2.4. Disable mmap testing
Execution:
java -Dsun.zip.disableMemoryMapping=true -classpath $CLASSPATH com.spiro.test.App 5000 /tmp/test.zip > $LOG_HOME/app.log
app.log output:
frontend/ frontend/gulpfile.js frontend/node_modules/ frontend/node_modules/.bin/ frontend/node_modules/.bin/browser-sync frontend/node_modules/.bin/browser-sync.cmd frontend/node_modules/.bin/gulp
Execution:
echo "abcd" > test.zip
The process is found to continue executing and an Error exception is thrown after a period of time:
Exception in thread "main" java.util.zip.ZipError: jzentry == 0, jzfile = 140689976146736, total = 8313, name = /tmp/test.zip, i = 62, message = null at java.util.zip.ZipFile$1.nextElement(ZipFile.java:505) at java.util.zip.ZipFile$1.nextElement(ZipFile.java:483) at com.spiro.test.App.main(App.java:38)
2.5 Interpretation again
When mmap is disabled, instead of crash, the process throws an exception after a period of time and exits the process.
When mmap is disabled, the file is not mapped to memory, but the program loads part of the data into memory before continuing to read.

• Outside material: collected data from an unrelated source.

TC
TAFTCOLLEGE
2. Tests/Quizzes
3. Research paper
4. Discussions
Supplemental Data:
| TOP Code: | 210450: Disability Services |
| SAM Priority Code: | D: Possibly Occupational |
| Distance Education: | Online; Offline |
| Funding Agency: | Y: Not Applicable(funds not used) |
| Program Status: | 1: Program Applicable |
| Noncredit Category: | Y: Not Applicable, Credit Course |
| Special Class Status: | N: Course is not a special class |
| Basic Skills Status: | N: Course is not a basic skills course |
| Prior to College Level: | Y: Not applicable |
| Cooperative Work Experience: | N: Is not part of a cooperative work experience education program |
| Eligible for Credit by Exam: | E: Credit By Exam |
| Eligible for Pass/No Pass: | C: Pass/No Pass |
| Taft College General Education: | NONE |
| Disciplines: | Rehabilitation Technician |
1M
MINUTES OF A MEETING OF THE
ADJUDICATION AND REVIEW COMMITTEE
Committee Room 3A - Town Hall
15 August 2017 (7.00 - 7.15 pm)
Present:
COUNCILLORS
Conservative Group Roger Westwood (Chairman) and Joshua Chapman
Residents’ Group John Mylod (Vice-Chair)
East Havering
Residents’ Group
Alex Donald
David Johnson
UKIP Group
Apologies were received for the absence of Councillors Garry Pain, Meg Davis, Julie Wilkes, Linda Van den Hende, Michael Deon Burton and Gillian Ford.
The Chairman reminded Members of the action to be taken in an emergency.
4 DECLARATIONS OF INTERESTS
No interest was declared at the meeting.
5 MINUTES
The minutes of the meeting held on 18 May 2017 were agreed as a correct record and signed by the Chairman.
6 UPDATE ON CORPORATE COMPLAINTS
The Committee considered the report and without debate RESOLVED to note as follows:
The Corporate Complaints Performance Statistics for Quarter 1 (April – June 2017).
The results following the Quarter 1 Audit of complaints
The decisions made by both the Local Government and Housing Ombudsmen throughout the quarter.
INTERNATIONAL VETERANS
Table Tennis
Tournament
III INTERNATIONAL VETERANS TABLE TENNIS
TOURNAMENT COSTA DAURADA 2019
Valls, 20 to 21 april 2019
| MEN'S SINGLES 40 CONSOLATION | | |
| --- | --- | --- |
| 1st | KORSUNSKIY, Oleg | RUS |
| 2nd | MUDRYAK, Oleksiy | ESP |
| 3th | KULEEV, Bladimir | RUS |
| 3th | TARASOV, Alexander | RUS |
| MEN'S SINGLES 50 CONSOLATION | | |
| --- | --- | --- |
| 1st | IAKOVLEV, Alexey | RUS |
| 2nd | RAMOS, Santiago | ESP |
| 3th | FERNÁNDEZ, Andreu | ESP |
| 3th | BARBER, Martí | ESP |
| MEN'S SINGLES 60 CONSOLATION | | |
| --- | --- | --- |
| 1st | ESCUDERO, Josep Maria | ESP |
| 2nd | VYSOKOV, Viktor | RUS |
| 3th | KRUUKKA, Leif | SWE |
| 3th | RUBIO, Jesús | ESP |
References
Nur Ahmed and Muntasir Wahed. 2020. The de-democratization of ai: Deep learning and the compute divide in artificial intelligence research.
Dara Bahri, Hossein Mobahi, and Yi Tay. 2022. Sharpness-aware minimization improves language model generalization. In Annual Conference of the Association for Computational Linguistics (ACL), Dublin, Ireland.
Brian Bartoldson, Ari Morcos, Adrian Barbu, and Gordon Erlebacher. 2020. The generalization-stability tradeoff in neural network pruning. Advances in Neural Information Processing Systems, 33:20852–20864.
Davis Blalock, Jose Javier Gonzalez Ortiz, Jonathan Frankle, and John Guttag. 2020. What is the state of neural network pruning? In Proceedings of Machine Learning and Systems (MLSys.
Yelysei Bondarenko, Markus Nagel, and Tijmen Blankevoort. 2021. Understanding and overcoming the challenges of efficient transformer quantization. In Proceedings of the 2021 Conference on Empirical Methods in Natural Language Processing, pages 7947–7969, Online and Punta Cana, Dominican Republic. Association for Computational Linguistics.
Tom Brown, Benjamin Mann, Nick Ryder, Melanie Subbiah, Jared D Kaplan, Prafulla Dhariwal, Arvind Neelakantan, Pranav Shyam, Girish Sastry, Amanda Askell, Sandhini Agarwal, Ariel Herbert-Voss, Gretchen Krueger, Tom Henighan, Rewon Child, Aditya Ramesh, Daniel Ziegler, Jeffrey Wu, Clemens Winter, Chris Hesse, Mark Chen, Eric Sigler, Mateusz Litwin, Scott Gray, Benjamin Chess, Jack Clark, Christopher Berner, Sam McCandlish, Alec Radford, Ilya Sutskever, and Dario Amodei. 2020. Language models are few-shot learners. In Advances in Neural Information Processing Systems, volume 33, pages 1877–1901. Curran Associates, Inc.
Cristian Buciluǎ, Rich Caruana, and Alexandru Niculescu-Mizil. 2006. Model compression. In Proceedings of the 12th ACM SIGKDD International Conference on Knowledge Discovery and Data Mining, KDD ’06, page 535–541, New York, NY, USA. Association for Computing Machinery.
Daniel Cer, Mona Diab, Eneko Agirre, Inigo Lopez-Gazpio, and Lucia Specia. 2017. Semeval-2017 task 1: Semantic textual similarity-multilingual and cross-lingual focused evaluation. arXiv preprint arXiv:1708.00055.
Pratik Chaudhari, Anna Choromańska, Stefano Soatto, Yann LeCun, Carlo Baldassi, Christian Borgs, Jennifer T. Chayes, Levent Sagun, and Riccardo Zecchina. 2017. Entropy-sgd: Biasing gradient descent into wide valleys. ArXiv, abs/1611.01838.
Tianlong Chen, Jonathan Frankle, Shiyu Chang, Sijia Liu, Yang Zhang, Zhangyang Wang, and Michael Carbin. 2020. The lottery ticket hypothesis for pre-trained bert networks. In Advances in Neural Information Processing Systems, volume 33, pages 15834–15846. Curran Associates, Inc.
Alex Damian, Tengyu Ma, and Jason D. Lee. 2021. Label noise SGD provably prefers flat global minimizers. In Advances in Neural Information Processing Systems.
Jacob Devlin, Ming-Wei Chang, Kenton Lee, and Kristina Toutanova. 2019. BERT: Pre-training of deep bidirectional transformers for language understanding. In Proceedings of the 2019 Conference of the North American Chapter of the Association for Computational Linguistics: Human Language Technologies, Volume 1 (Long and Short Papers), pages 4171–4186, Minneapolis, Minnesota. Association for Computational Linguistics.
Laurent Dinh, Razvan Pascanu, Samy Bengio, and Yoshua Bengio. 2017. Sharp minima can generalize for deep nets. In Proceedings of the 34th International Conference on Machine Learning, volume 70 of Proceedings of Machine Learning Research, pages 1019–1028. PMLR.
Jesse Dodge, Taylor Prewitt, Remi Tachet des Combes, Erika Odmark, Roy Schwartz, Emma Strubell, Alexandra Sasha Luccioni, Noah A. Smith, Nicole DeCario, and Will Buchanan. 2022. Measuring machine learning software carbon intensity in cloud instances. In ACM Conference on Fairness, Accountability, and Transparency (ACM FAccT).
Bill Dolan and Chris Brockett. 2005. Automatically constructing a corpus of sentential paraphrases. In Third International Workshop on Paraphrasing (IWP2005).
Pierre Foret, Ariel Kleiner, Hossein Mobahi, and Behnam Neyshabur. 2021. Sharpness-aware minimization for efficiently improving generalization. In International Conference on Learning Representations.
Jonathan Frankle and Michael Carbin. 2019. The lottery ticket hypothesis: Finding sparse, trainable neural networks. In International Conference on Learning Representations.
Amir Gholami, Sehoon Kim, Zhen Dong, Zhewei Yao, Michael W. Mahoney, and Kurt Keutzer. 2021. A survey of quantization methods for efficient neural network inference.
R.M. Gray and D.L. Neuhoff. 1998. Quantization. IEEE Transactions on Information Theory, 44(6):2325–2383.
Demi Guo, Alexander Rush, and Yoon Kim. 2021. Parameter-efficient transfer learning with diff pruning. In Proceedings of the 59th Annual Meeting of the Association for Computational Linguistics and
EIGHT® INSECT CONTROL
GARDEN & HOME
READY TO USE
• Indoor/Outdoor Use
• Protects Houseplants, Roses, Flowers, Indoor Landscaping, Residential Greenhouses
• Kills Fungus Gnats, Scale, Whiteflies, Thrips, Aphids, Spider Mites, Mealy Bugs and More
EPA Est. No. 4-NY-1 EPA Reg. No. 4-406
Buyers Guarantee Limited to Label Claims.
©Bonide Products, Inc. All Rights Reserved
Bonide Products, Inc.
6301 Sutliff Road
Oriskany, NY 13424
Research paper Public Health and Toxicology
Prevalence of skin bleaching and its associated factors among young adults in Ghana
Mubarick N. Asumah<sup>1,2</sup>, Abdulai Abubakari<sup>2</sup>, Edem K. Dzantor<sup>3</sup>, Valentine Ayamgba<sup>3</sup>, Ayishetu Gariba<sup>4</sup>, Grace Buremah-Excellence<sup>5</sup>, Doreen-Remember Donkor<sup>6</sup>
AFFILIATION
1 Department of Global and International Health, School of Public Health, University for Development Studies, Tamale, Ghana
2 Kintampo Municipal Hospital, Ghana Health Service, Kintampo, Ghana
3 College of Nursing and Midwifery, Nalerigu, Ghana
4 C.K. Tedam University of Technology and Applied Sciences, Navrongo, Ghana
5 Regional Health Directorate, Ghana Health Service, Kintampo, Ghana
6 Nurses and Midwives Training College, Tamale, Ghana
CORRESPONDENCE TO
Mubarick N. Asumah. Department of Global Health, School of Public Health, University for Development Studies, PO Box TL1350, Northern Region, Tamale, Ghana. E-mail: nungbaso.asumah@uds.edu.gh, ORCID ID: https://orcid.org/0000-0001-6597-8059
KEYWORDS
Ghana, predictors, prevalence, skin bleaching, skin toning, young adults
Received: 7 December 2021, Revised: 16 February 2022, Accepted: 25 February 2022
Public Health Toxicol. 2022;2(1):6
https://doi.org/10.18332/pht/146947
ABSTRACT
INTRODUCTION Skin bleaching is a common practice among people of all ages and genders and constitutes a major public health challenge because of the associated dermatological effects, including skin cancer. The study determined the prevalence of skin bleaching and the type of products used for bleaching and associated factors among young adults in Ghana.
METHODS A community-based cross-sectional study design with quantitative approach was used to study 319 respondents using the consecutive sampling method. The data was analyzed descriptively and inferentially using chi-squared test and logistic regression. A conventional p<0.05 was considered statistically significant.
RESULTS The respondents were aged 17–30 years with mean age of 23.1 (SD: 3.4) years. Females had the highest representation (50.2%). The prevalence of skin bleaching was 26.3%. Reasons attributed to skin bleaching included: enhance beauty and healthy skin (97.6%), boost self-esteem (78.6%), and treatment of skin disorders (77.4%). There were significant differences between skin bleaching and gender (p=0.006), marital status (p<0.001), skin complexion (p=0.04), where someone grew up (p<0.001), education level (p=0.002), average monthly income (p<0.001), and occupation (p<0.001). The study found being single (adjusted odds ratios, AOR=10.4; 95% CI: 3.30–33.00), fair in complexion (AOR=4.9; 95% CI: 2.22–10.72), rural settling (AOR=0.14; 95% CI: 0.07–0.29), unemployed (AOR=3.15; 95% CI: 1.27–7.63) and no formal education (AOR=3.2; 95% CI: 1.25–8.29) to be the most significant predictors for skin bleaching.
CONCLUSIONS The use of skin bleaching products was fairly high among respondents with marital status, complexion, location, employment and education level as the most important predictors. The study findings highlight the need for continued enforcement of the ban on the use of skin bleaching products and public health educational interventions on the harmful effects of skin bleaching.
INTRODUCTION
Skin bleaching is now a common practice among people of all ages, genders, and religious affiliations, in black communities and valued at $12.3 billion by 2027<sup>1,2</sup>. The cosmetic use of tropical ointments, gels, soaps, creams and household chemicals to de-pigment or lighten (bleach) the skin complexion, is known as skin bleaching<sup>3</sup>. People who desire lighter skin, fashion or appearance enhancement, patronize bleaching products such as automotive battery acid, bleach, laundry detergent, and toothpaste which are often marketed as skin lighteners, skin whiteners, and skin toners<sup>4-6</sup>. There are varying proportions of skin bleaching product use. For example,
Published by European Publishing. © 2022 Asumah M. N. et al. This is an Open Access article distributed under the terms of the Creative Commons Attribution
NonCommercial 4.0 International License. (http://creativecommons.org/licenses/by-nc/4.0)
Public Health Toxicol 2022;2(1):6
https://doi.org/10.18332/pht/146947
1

Exceptional errors do not occur until the file data changes.It's just a guess, so I'll keep working on it later.
3. Summary
You can see that the root cause of jvm crash is that the zip file is modified during reading when the mmap mechanism is turned on.
There are two ways to solve this problem:
1. Logically control the zip file from code and do not be modified by other logic during operation.
2. Add -Dsun.zip.disableMemoryMapping=true to the jvm startup parameters.
However, the individual feels that 2 is a bad indicator. The root of the problem lies in the control of file resource sharing access.